Sure, that will be down to the fact that it’s running virtualised on something like the 5500 under the covers, but still, it’s a massive leap from the ‘what hit am I going to take by virtualising’ perception that can still plague the industry, no matter how hard we, VMware or Citrix try to convince people otherwise!

You can read the Microsoft Case Study for this deployment, here.

So, that’s the server backend, and the virtualisation platform, but that doesn’t run itself, without decent storage, and when I think decent storage, I lean towards NetApp.  Avanade tend to agree…

If you read the Microsoft case study, linked to above, you’ll see that the virtual infrastructure shares one NetApp FAS 3040 SAN, with 50TB of storage, however, they decided to upgrade this to a FAS3170HA for even greater scalability.  Our case study doesn’t go into any further detail than that, however if you head on over to the NetApp case study, for the same deployment, you’ll satisfy your hunger for storage-related-goodness!

Also in the NetApp case study, you’ll see that the number of VM’s have increased, now up to 350 on Hyper-V R2, which is actually more inline with what Patrick Cimprich, from Avanade details in his article – there are also some slight differences in the hardware detailed for the hosts between the 2 case studies:

AvanadeCaseNetApp

(Click image to enlarge)

Either way, it’s a powerful infrastructure, and is letting them consolidate significantly, whilst boosting performance.  One of the big features that I frequently talk about as a winner with Partners/Customers, is the DeDuplication, and it’s something that Patrick has also called out:

Combine CSVs with NetApp deduplication. Since re-architecting our NetApp aggregates and volumes for cluster shared volumes, we’ve noticed a big improvement in capacity savings by using NetApp deduplication.

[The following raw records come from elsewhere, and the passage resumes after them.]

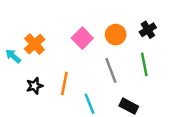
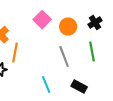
pink square: (82, 38) -> (42, 20), moved
orange line: (64, 83) -> (15, 52), moved

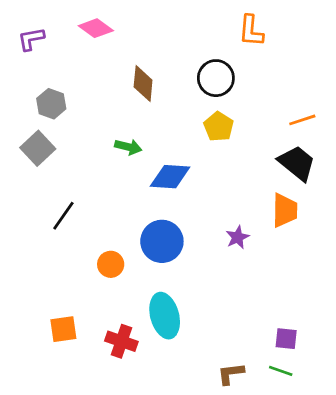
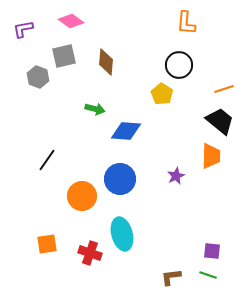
black circle: (216, 78) -> (179, 65), moved
gray square: (38, 148) -> (64, 56), moved, turned 30
orange circle: (111, 264) -> (82, 196), size x1.5

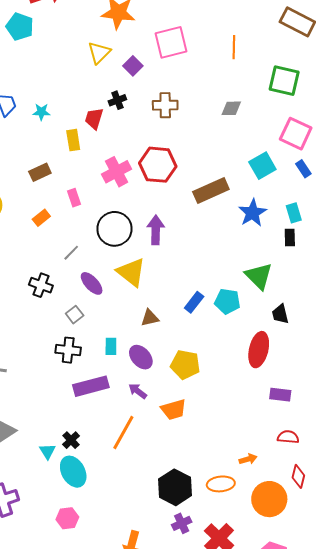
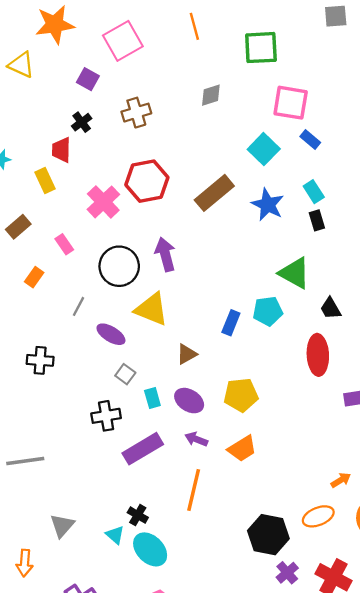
yellow triangle: (99, 53) -> (21, 65), moved, turned -35
black cross: (41, 285) -> (40, 360), moved
gray square: (75, 315) -> (125, 374), moved

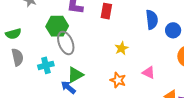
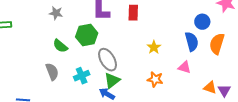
blue semicircle: (152, 20) -> (192, 42), moved
green semicircle: (13, 34) -> (60, 46), moved, turned 63
gray ellipse: (66, 43) -> (108, 60), moved

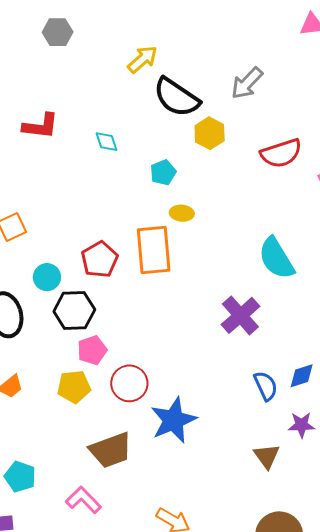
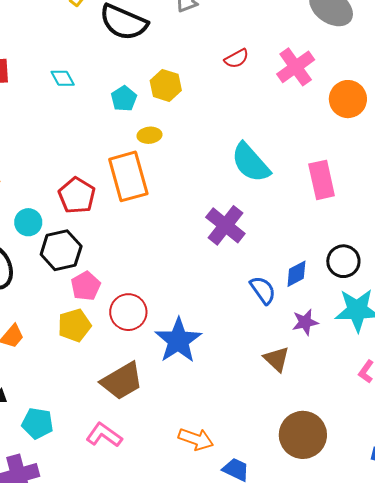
yellow hexagon: (210, 133) -> (166, 85), moved
red semicircle: (281, 153) -> (237, 59), size x0.6

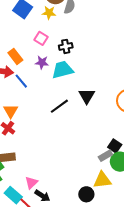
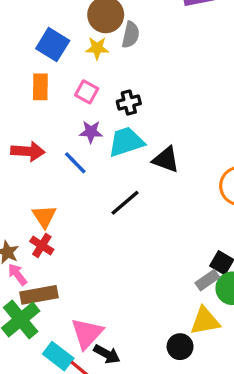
orange rectangle: (15, 56) -> (40, 87), moved, turned 42
blue line: (21, 81) -> (75, 163), moved
black triangle: (87, 96) -> (166, 160), moved, turned -36
pink triangle: (31, 183) -> (87, 333), size x1.5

We are seeing an average deduplication ratio of 50% across our entire virtualization storage infrastructure. Given the size of our VM environment before deduplication (around 7 to 8TB), that’s been a significant savings of 3 to 4TB, which supports our plans for adding many more VMs. Our use of the NetApp system with CSVs provided the right combination to really let deduplication shine.

From the image above, you’ll also see the use of System Center.  From Virtual Machine Manager, to Operations Manager, and on to Data Protection Manager (where’s SCCM!  Must be just off the edge of the slide ;-)), the System Center technologies are providing Avanade with a centrally-well-managed infrastructure.  The integration with NetApp, from a management perspective, is a fantastic value add to the infrastructure, whether it’s through SnapManager for Hyper-V, or, more specifically, the integration between NetApp storage, and System Center Operations Manager, with ApplianceWatch PRO 2.0.

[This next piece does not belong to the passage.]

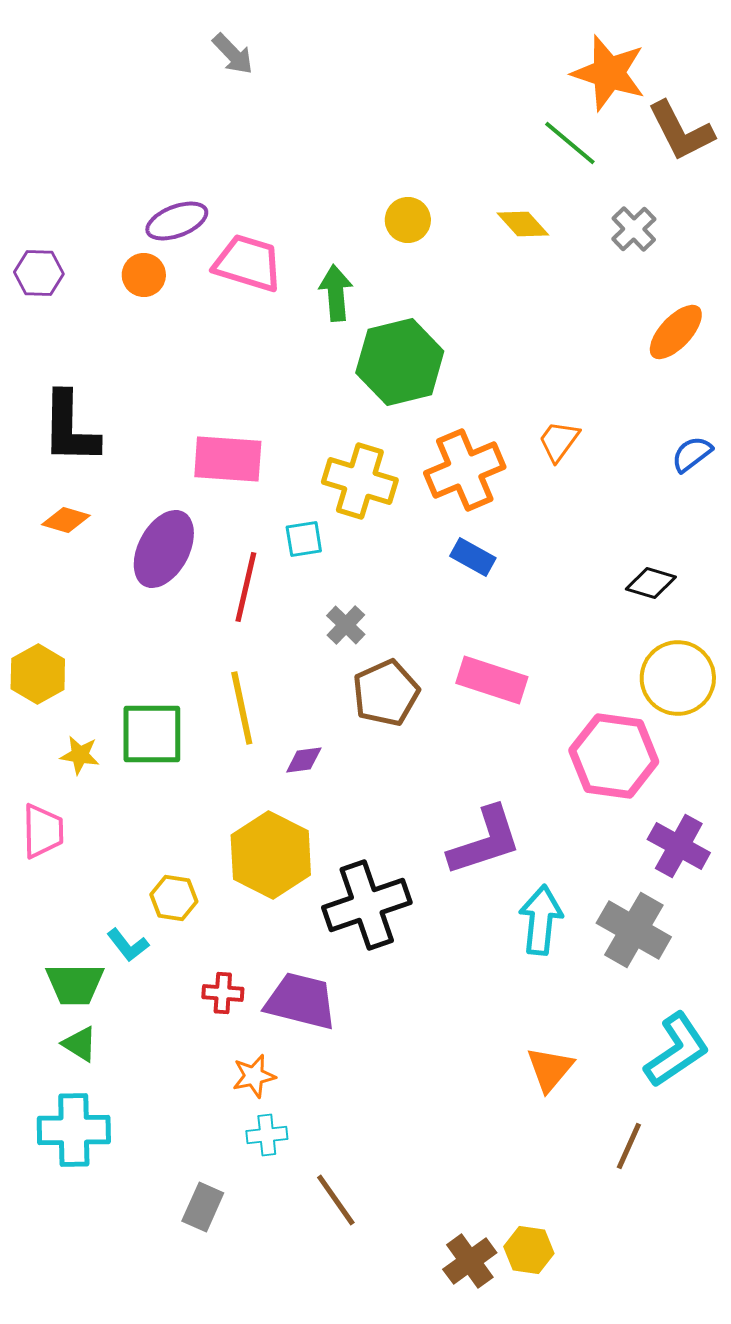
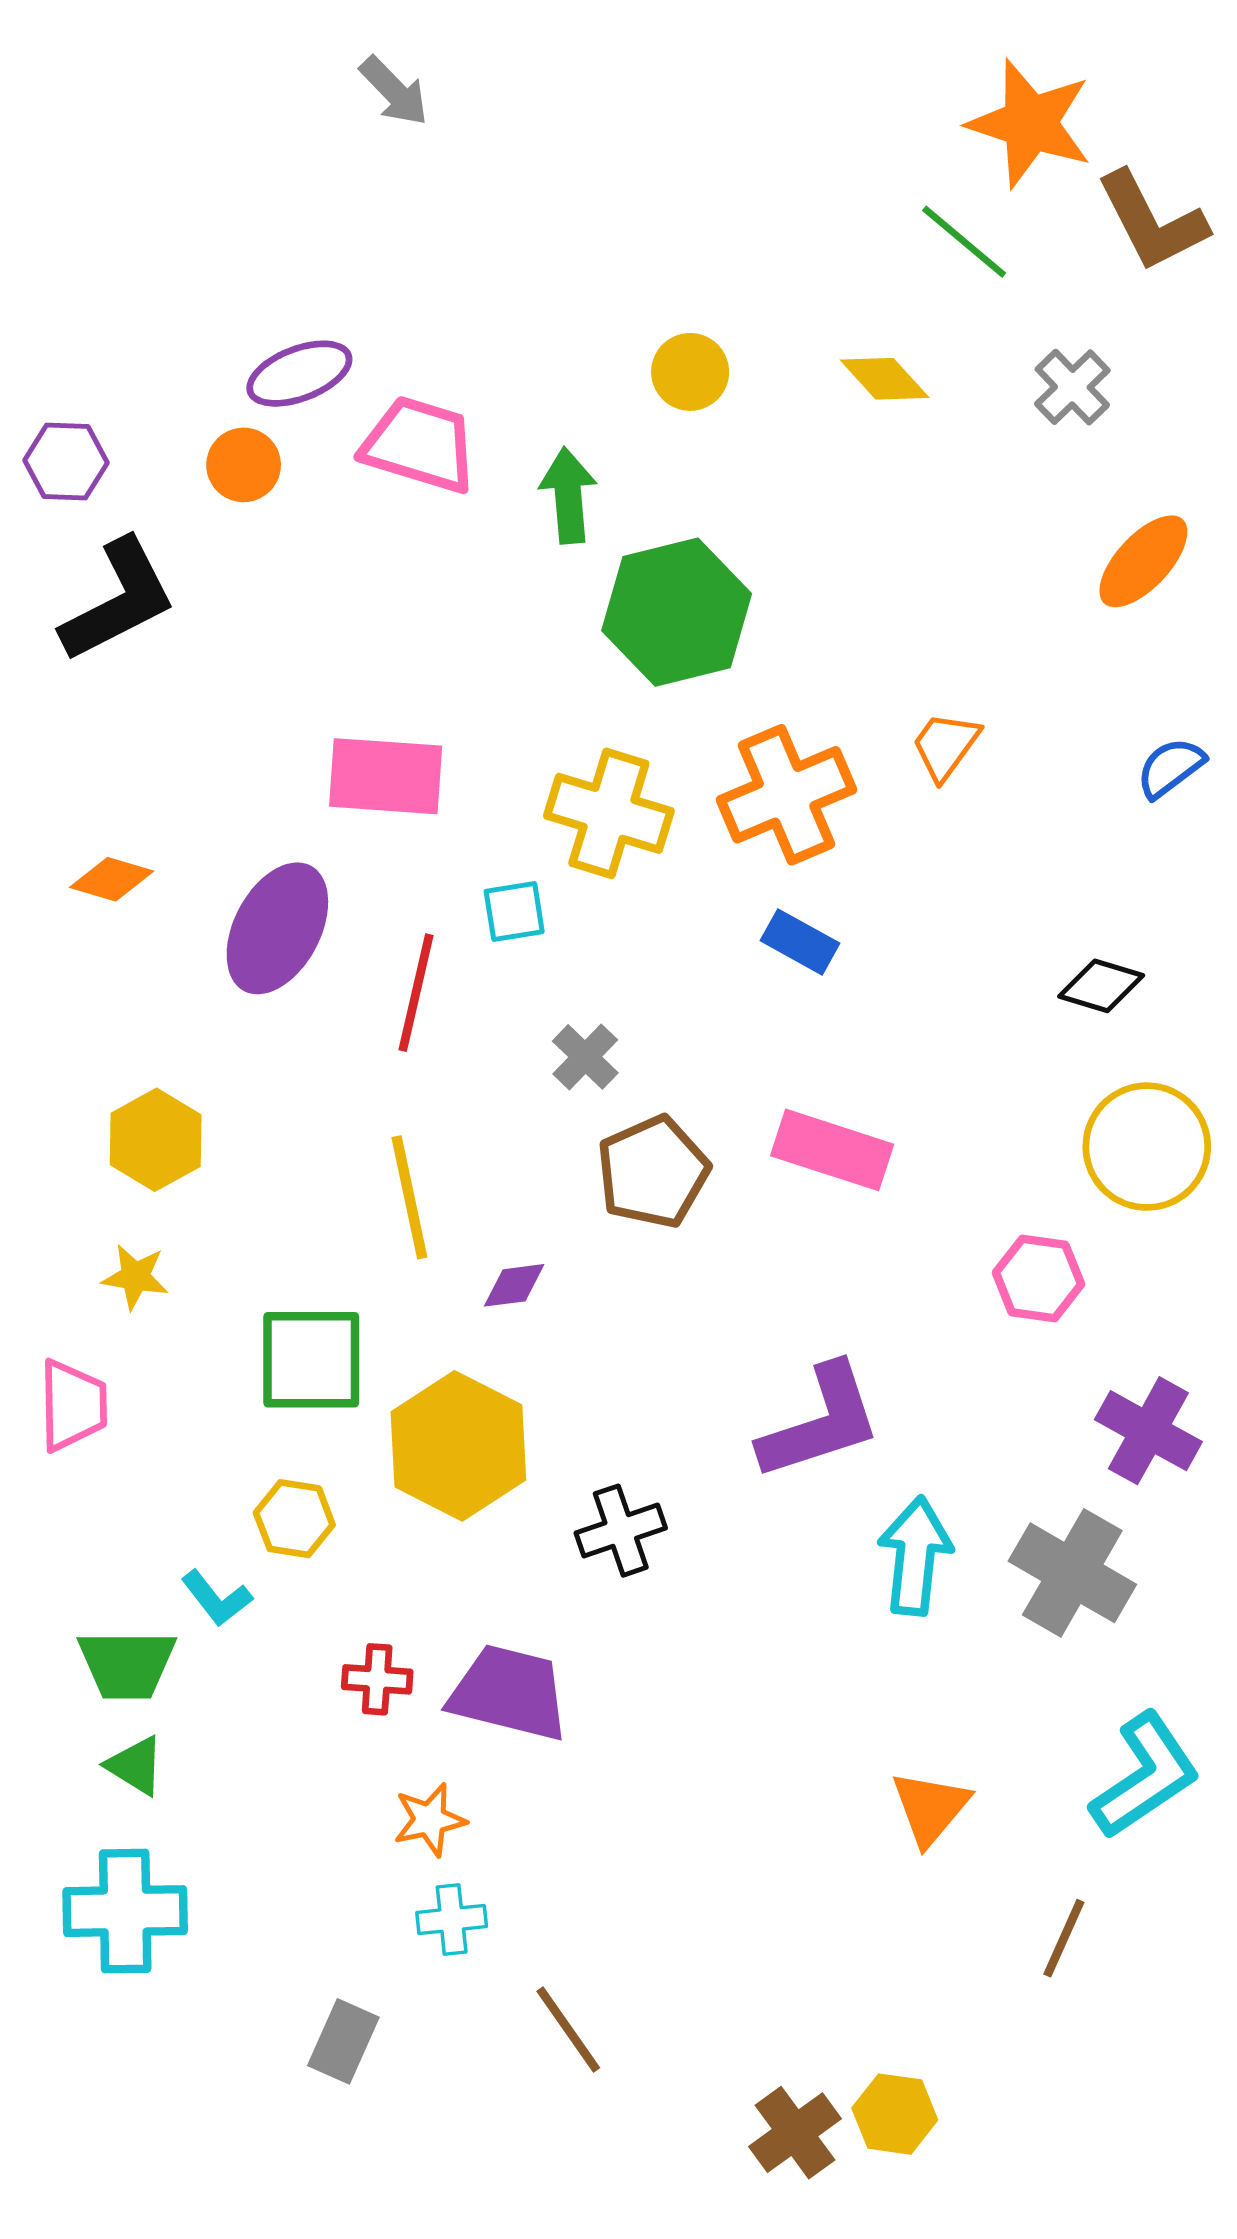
black L-shape: (70, 428) -> (118, 600), moved, turned -118
yellow hexagon: (38, 674) -> (156, 1140), moved
green square: (152, 734) -> (311, 1360), moved
pink hexagon: (614, 756) -> (1039, 1278), size x0.6
black cross: (367, 905) -> (621, 1531), size x0.6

If you’re not familiar with ApplianceWatch PRO 2.0, and what it gives you, read on…

Firstly, it’s free (we like).  Secondly, you download it, import it into System Center Operations Manager, and you will start to see these benefits:

  • Use Microsoft technology to simplify and monitor all of your NetApp storage systems
  • Drill down into NetApp storage systems to view your hardware and storage layout
  • Isolate problems quickly using Microsoft Operations Manager’s alert and health explorer views.
  • Configure deduplication and autosize settings on NetApp flexible volumes

Is that it?  Nope!  If you’ve read my post the other day, around IBM, Brocade and System Center, you should have a handle on what PRO is all about, and those eagle-eyed among you, will have noticed that the ApplianceWatch MP, is a PRO MP, so brings about the following benefits in a virtual environment:

  • Monitor storage availability and capacity as they pertain to virtual machines running on a Microsoft Hyper-V host.
  • Receive PRO tips with auto-remediation support within the System Center Virtual Machine Manager 2008 R2 console

Cool stuff hey?  You can read more about some of the specific PRO Tips that can be generated in SCVMM, over on the NetApp MSEnviro blog.  Add to that, the specific guidance that NetApp have produced around Storage Best Practices for Microsoft Virtualisation, and you’ve got plenty of weekend reading ahead of you!